Sonntag, 19. Juli 2015

Vom Fliegen

'Über den Wolken' von Reinhard Mey mag für den einen oder anderen eine Schmonzette sein. Über Musikgeschmack lässt sich ja vortrefflich streiten.

Und dennoch kommt uns allen dieser Song wohl in den Sinn, wenn wir in einem Flugzeug sitzend gerade die Wolkendecke unter uns zurück gelassen haben und nur noch Horizont und Weite und dieses seltsam warm anmutende Sonnenlicht sehen.

Hier oben ist sie wirklich grenzenlos, die Freiheit. Auch die meiner Gedanken.
Alles scheint soviel leichter sein. Als wäre ich aus der Zeit genommen worden.
Ich sitze in Reihe 25 am Fenster, habe -eigentlich keine besondere Erwähnung wert- Musik auf den Ohren und schaue mir dieses unfassbare Wolkenspektakel unter mir an.

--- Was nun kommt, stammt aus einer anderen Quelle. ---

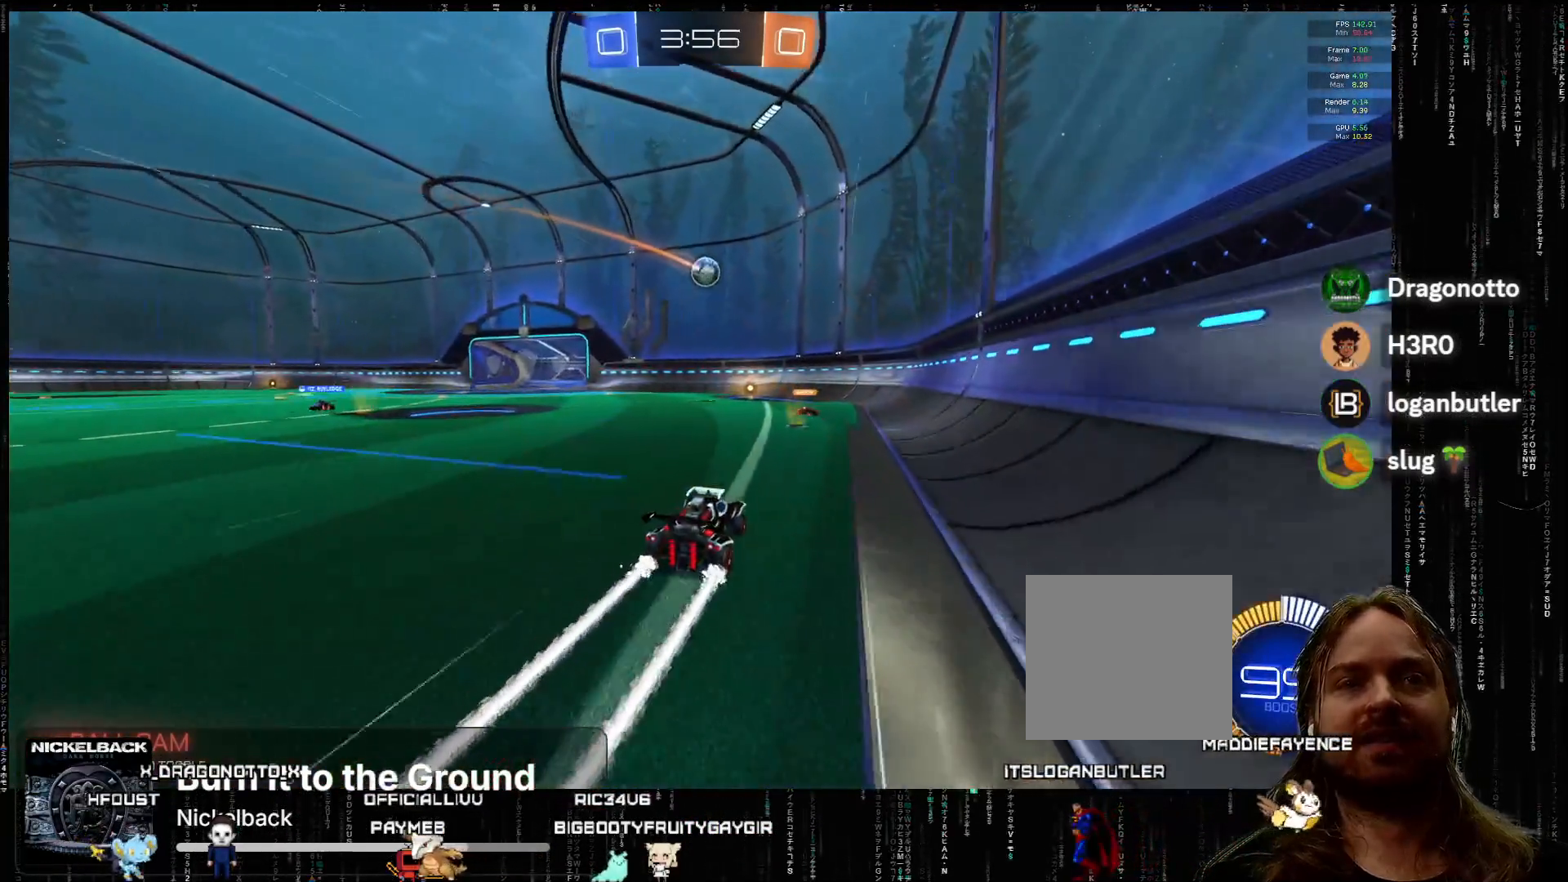
{"buttons": ["A", "R2"], "left_stick": "left", "events": [[283, "left_stick", "left"], [483, "A", "down"]]}
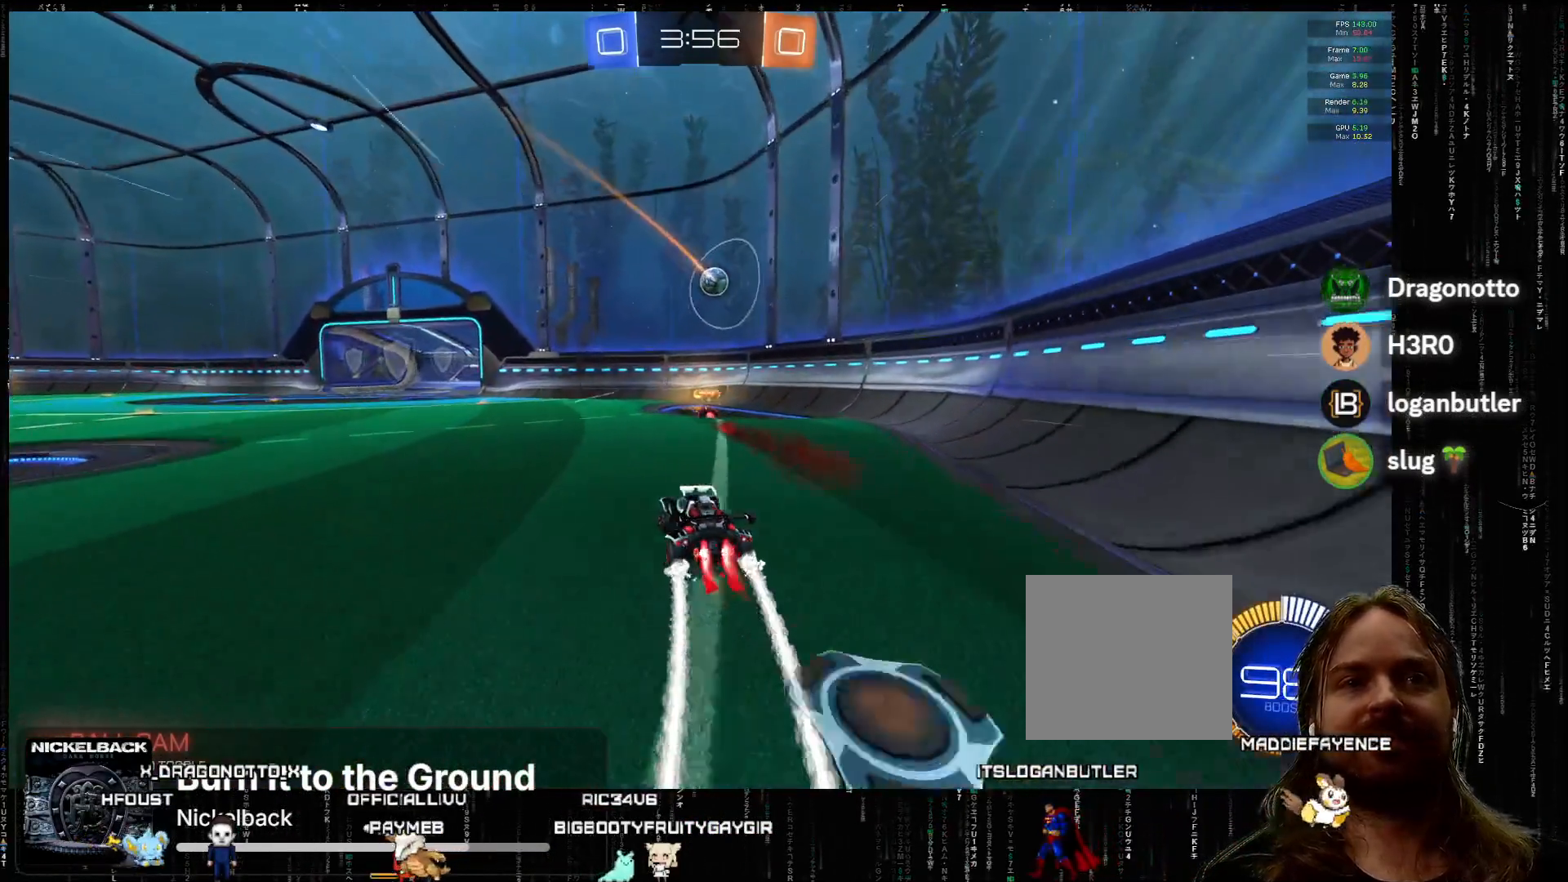
{"buttons": ["A", "R2"], "left_stick": "left", "events": [[33, "left_stick", "center"], [150, "left_stick", "left"], [250, "left_stick", "center"], [500, "left_stick", "left"]]}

Die Abendsonne dieses warmen Sommertages bricht sich auf den Flügeln des Airbus A320 und um nicht geblendet zu werden, schließe ich die Augen. Lasse die Musik den Rest machen und bin auf einmal vollkommen ruhig.

Handy und Tablet sind im Flugmodus.

Und überhaupt, beim Blick auf die anderen Flugpassagiere fällt mir auf, dass überdurchschnittlich viel bedrucktes Papier in den Händen gehalten wird. Zeitungen, Zeitschriften, ganze Bücher sogar.
Einige dösen ein wenig, gesprochen wird nur sehr vereinzelt und wenn, dann nur sehr gedämpft.
Aber wissen Sie, was am meisten auffällt? Alle widmen sich nur einer einzigen Sache. Niemand ist im Multitasking Modus, niemand wirkt gestresst. Wir sitzen alle hier und genießen die Zeit, diese geschenkte Zeit, da wir sowieso nichts tun können. Das Fliegen ist dem Piloten vorbehalten. 'Wenn ich schon nichts tun kann, mach ich doch einfach wonach mir ist', so scheinen die meisten zu denken. Ich lächle und der Mittvierziger neben mir lächelt ebenfalls, kurzes Anschauen, breiteres Lächeln. Man versteht sich.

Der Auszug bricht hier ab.